Identifying New Ways to Help Red Blood Cells Mature in Myelodysplastic Syndromes

April 02, 2020

In patients with myelodysplastic syndromes (MDS), a group of cancers in which the bone marrow does not make enough healthy blood cells, red blood cells may not mature and function properly. As a result, about 85 percent of patients with MDS develop anemia. Since roughly half of patients do not respond to current therapies aimed at increasing red blood cell production, many end up relying on frequent transfusions to treat the symptoms associated with anemia. 

In this Q&A, Sandra Kurtin, Ph.D., ANP-C, AOCN, University of Arizona Cancer Center discusses ongoing research to uncover why red blood cells don’t mature properly in MDS and how targeting different stages of their maturation may lead to much-needed new therapeutic options. 

Why has developing effective therapies for MDS been challenging? 

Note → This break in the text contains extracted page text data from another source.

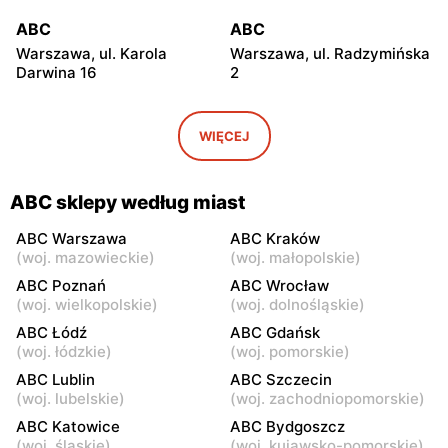
ABC
ABC
Warszawa, ul. Karola
Warszawa, ul. Radzymińska
Darwina 16
2
ABC
ABC
Warszawa, ul.
Warszawa, ul. Białostocka
WIĘCEJ
Międzynarodowa 62
9
ABC
ABC
ABC sklepy według miast
Warszawa, ul. Grochowska
Warszawa, ul. Szwedzka 11
321
ABC Warszawa
ABC Kraków
(
woj. mazowieckie
)
(
woj. małopolskie
)
ABC
ABC
ABC Poznań
ABC Wrocław
Warszawa, ul. Kowieńska
Warszawa, ul. Chełmska 9
(
woj. wielkopolskie
)
(
woj. dolnośląskie
)
20
ABC Łódź
ABC Gdańsk
(
woj. łódzkie
)
(
woj. pomorskie
)
ABC
ABC
ABC Lublin
ABC Szczecin
Warszawa, ul. Łochowska
Warszawa, ul. Pustola 23
(
woj. lubelskie
)
(
woj. zachodniopomorskie
)
39
ABC Katowice
ABC Bydgoszcz
ABC
ABC
(
woj. śląskie
)
(
woj. kujawsko-pomorskie
)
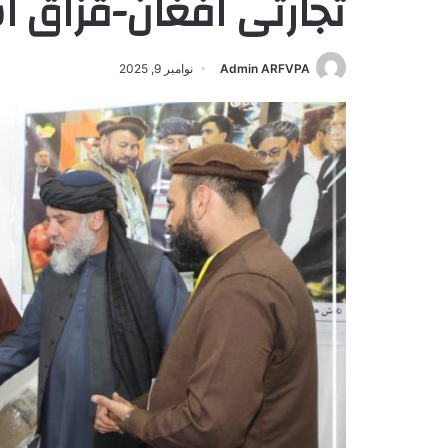
تجارتی افغان-قزاق ا
Admin ARFVPA
نوامبر 9, 2025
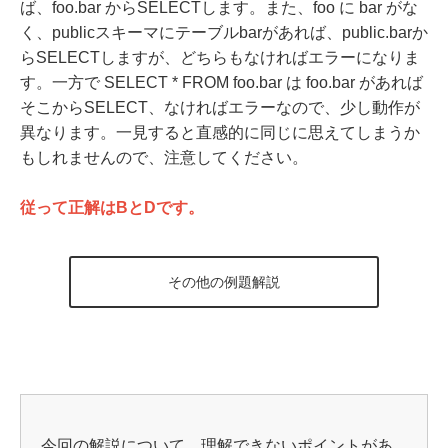
ば、foo.bar からSELECTします。また、foo に bar がな
く、publicスキーマにテーブルbarがあれば、public.barか
らSELECTしますが、どちらもなければエラーになりま
す。一方で SELECT * FROM foo.bar は foo.bar があれば
そこからSELECT、なければエラーなので、少し動作が
異なります。一見すると直感的に同じに思えてしまうか
もしれませんので、注意してください。
従って正解はBとDです。
その他の例題解説
今回の解説について、理解できないポイントがあ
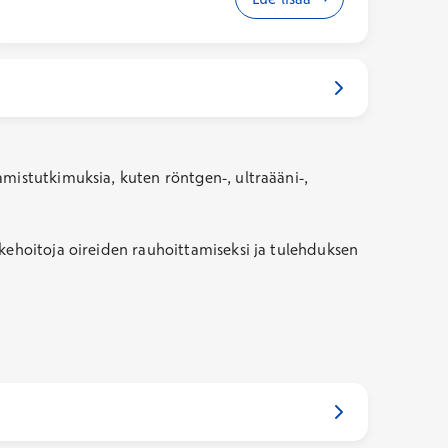
Lihasreumaan voi liittyä myös lievää lämpöilyä,
väsymystä, alavireisyyttä ja huonoa ruokahalua
sekä sen myötä laihtumista. Joskus esiintyy
ohimo- ja päänsärkyä, ja silloin kyseessä voi
olla temporaaliarteriitti eli ohimovaltimon
tulehdus.
amistutkimuksia, kuten röntgen-, ultraääni-,
äkehoitoja oireiden rauhoittamiseksi ja tulehduksen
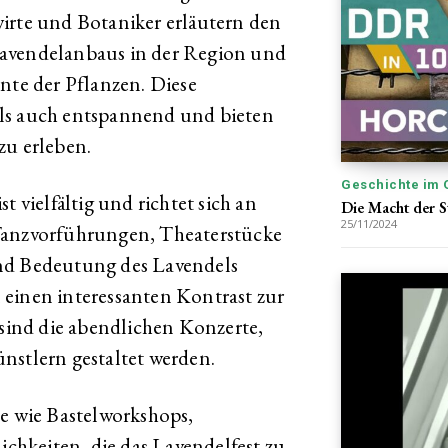
irte und Botaniker erläutern den
Lavendelanbaus in der Region und
nte der Pflanzen. Diese
als auch entspannend und bieten
zu erleben.
Geschichte im 
t vielfältig und richtet sich an
Die Macht der S
25/11/2024
Tanzvorführungen, Theaterstücke
und Bedeutung des Lavendels
 einen interessanten Kontrast zur
 sind die abendlichen Konzerte,
nstlern gestaltet werden.
te wie Bastelworkshops,
hkeiten, die das Lavendelfest zu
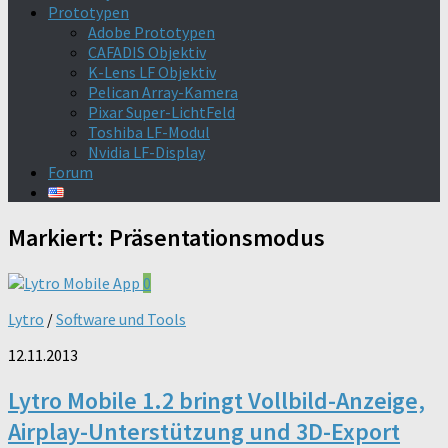
Prototypen
Adobe Prototypen
CAFADIS Objektiv
K-Lens LF Objektiv
Pelican Array-Kamera
Pixar Super-LichtFeld
Toshiba LF-Modul
Nvidia LF-Display
Forum
Markiert:
Präsentationsmodus
0
Lytro
/
Software und Tools
12.11.2013
Lytro Mobile 1.2 bringt Vollbild-Anzeige,
Airplay-Unterstützung und 3D-Export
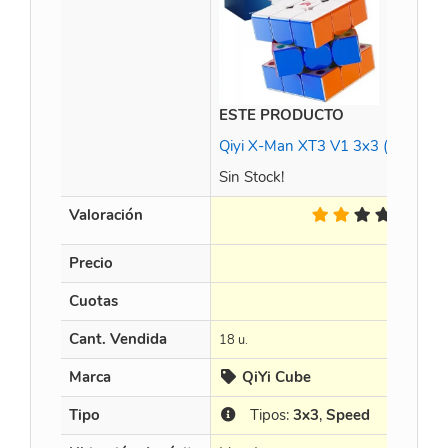
ESTE PRODUCTO
Qiyi X-Man XT3 V1 3x3 (Pioneer
Sin Stock!
Valoración
1 Op.
Precio
Cuotas
Cant. Vendida
18 u.
Marca
QiYi Cube
Tipo
Tipos:
3x3
,
Speed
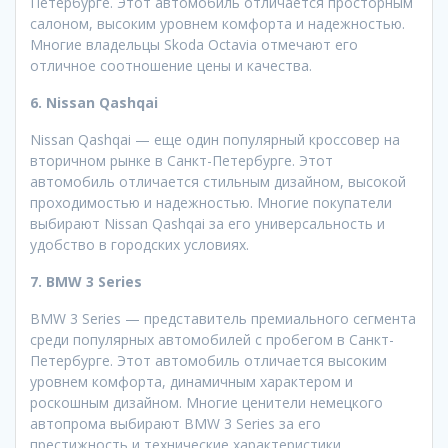
Петербурге. Этот автомобиль отличается просторным
салоном, высоким уровнем комфорта и надежностью.
Многие владельцы Skoda Octavia отмечают его
отличное соотношение цены и качества.
6. Nissan Qashqai
Nissan Qashqai — еще один популярный кроссовер на
вторичном рынке в Санкт-Петербурге. Этот
автомобиль отличается стильным дизайном, высокой
проходимостью и надежностью. Многие покупатели
выбирают Nissan Qashqai за его универсальность и
удобство в городских условиях.
7. BMW 3 Series
BMW 3 Series — представитель премиального сегмента
среди популярных автомобилей с пробегом в Санкт-
Петербурге. Этот автомобиль отличается высоким
уровнем комфорта, динамичным характером и
роскошным дизайном. Многие ценители немецкого
автопрома выбирают BMW 3 Series за его
престижность и технические характеристики.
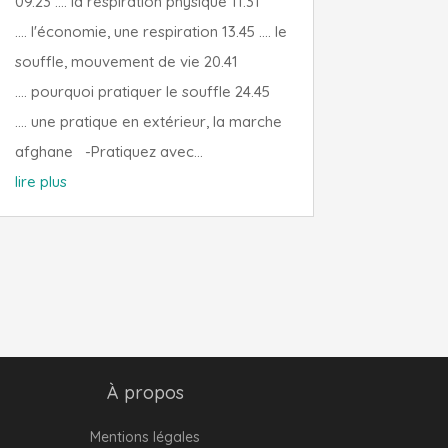
09.23 .... la respiration physique 11.31
.... l'économie, une respiration 13.45 .... le
souffle, mouvement de vie 20.41
.... pourquoi pratiquer le souffle 24.45
.... une pratique en extérieur, la marche
afghane -Pratiquez avec...
lire plus
À propos
Mentions légales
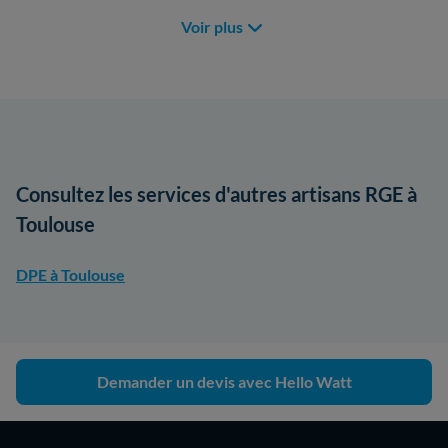
Voir plus
Consultez les services d'autres artisans RGE à
Toulouse
DPE à Toulouse
Demander un devis avec Hello Watt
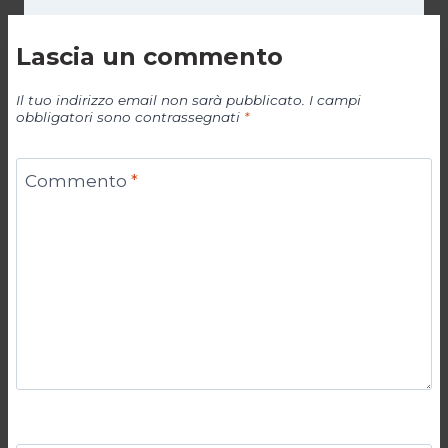
Lascia un commento
Il tuo indirizzo email non sarà pubblicato.
I campi
obbligatori sono contrassegnati
*
Commento
*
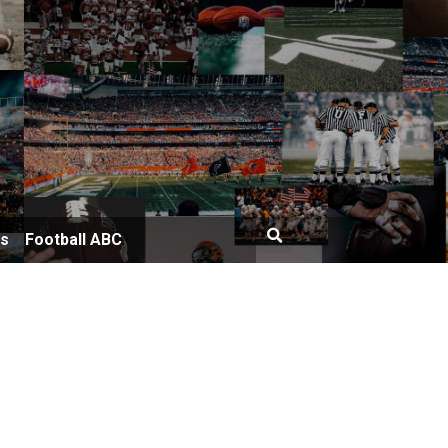
bs
Football ABC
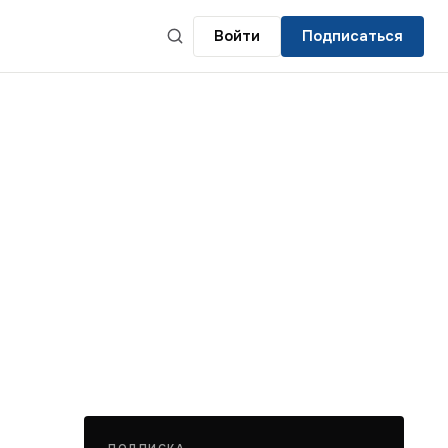
Войти
Подписаться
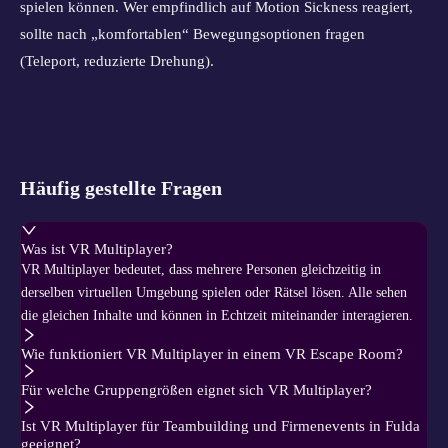
spielen können. Wer empfindlich auf Motion Sickness reagiert,
sollte nach „komfortablen“ Bewegungsoptionen fragen
(Teleport, reduzierte Drehung).
Häufig gestellte Fragen
Was ist VR Multiplayer?
VR Multiplayer bedeutet, dass mehrere Personen gleichzeitig in
derselben virtuellen Umgebung spielen oder Rätsel lösen. Alle sehen
die gleichen Inhalte und können in Echtzeit miteinander interagieren.
Wie funktioniert VR Multiplayer in einem VR Escape Room?
Für welche Gruppengrößen eignet sich VR Multiplayer?
Ist VR Multiplayer für Teambuilding und Firmenevents in Fulda
geeignet?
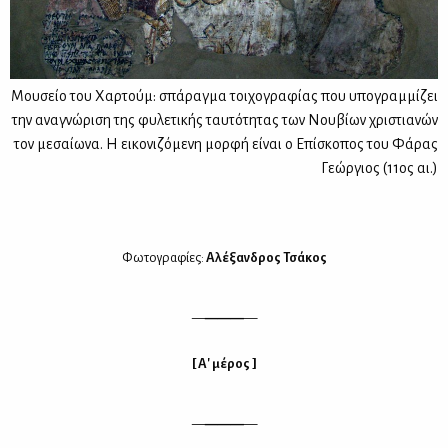
Μουσείο του Χαρτούμ: σπάραγμα τοιχογραφίας που υπογραμμίζει
την αναγνώριση της φυλετικής ταυτότητας των Νουβίων χριστιανών
τον μεσαίωνα. Η εικονιζόμενη μορφή είναι ο Επίσκοπος του Φάρας
Γεώργιος (11ος αι.)
Φω­το­γρα­φί­ες:
Αλέ­ξαν­δρος Τσά­κος
—
———
—
[ Α' μέ­ρος ]
—
———
—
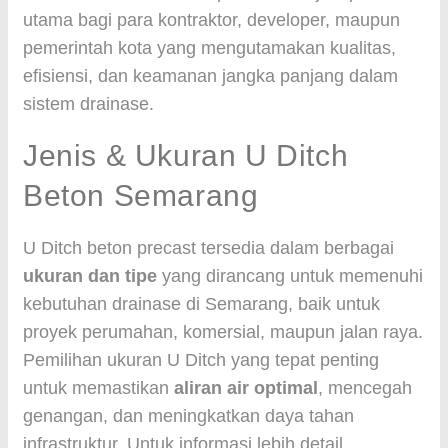
utama bagi para kontraktor, developer, maupun
pemerintah kota yang mengutamakan kualitas,
efisiensi, dan keamanan jangka panjang dalam
sistem drainase.
Jenis & Ukuran U Ditch
Beton Semarang
U Ditch beton precast tersedia dalam berbagai
ukuran dan tipe
yang dirancang untuk memenuhi
kebutuhan drainase di Semarang, baik untuk
proyek perumahan, komersial, maupun jalan raya.
Pemilihan ukuran U Ditch yang tepat penting
untuk memastikan
aliran air optimal
, mencegah
genangan, dan meningkatkan daya tahan
infrastruktur. Untuk informasi lebih detail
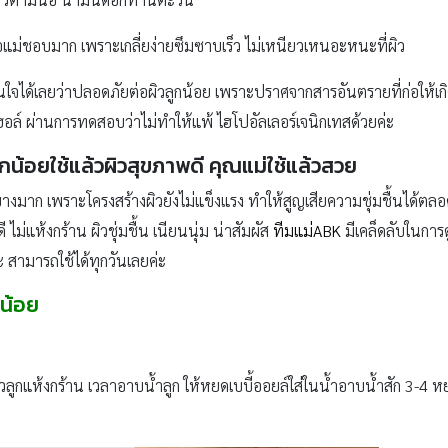
วคือแม่ชอบมาก เพราะเกลี่ยง่ายซึมซาบเร็ว ไม่เหนียวเหนอะหนะที่ผิว
ม่มั่นใจได้เลยว่าปลอดภัยต่อผิวลูกน้อย เพราะปราศจากสารอันตรายที่ก่อให้เก
อล์ ผ่านการทดสอบว่าไม่ทำให้แพ้ ไฮโปอัลเลอร์เจนิกเทสด้วยค่ะ
์ลูกน้อยใช้แล้วผิวสุขภาพดี คุณแม่ใช้แล้วสวย
งมาก เพราะโครงสร้างผิวยังไม่แข็งแรง ทำให้สูญเสียความชุ่มชื้นได้ตลอดเว
ม่แห้งกร้าน ผิวชุ่มชื้น เนียนนุ่ม น่าสัมผัส
ทีมแม่ABK
มีเคล็ดลับในการดู
ะ สามารถใช้ได้ทุกวันเลยค่ะ
กน้อย
ผิวลูกแห้งกร้าน เวลาอาบน้ำลูก ให้หยดเบบี้ออยล์ใส่ในน้ำอาบน้ำสัก 3-4 หย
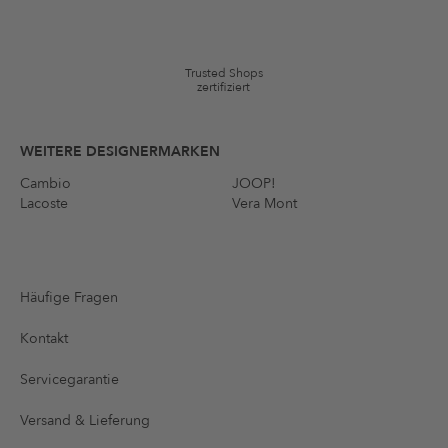
auf die Kategorie Kleidung und Pre-Loved Artikel. Einzelne Marken
und Artikel können ausgeschlossen sein. Es gelten die in den AGB §9
festgelegten Bedingungen.
Trusted Shops
zertifiziert
WEITERE DESIGNERMARKEN
Cambio
JOOP!
Lacoste
Vera Mont
Häufige Fragen
Kontakt
Servicegarantie
Versand & Lieferung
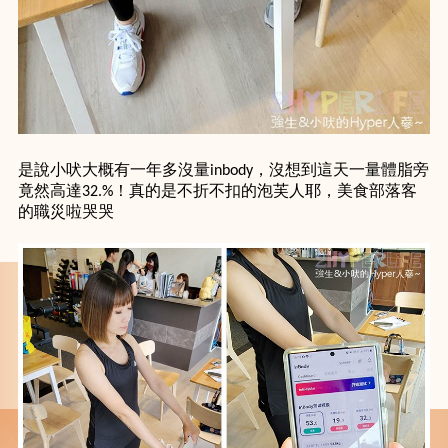
是說小吠大概有一年多沒量inbody，沒想到這天一量體脂旁
竟然高達32.%！真的是不折不扣的泡芙人耶，美食部落客
的職災啦哭哭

MDS is complicated. It’s been difficult to pinpoint a single pathway or target that overcomes the abnormalities inherent in MDS. For instance, the tumor microenvironment, the cells in the bone marrow that provide growth factors and other cells essential to cellular growth, may play a role. Most current therapies target cancer cells but may not effectively target the microenvironment. Additionally, molecular abnormalities and abnormalities in the spliceosome are known to contribute to the pathobiology of MDS. Today, the only potential cure is a stem cell transplant, but many patients may not be eligible for one. 

Why is a stem cell transplant not an option for most patients? 

While some patients may not warrant immediate treatment, the only way to overcome the abnormalities of MDS is to replace the genetic profile through an allogeneic bone marrow transplant. Transplantation is typically considered for patients with higher-risk MDS.  This is a very complicated treatment process that is associated with substantial risk.  As a result, patients must have good organ function and be fit enough to undergo this treatment. Most centers have an age limit of 65-70, with a few centers allowing transplants up to the age of 75. The median age of diagnosis for MDS patients is 76, so the majority of patients with MDS do not meet this criterion. 

What other treatment strategies are being explored for MDS? 

Treatment for lower-risk MDS is aimed at improving cytopenias, including anemia and reducing the need for transfusions. Meanwhile, the primary treatment goal for higher-risk MDS is to extend survival. 

Doctors use treatments such as erythropoietin to stimulate the red blood cell production in some patients with lower-risk MDS, though an unmet medical need remains in patients that do not respond or do not maintain a response to supportive treatment. 

Now we’re coming to realize that transcription factors and other molecular attributes also regulate the production of these cells.
— Sandra Kurtin

How are researchers working to understand the biological mechanisms that lead to MDS? 

Pathologists are still exploring the ‘normal’ process by which blood stem cells commit and differentiate to form all the different types of blood cells within the bone marrow. We used to think that the process was primarily driven by growth factors. Now we’re coming to realize that transcription factors and other molecular attributes also regulate the production of these cells. 

What are the most important unanswered questions in MDS research? 

We’re trying to understand why MDS is such a heterogeneous disease. Why do some patients have a slow-growing disease while others have a more aggressive malignancy? What are the pathways and targets, such as mutations or transcriptional factors that contribute to this heterogeneity?  And finally, in these abnormalities, do any of the attribute’s actionable targets have the potential for therapeutic benefit?   

Some of the new therapies under investigation are aimed at novel targets. These include combination regimens using different classes of drugs, and some new single-agent therapies that may be combined with other treatments in the future. Therapies approved for acute myeloid leukemia, which can evolve from MDS, are also being explored as potential treatments for MDS. All to say, there is finally a lot of exciting research in the field after all these years.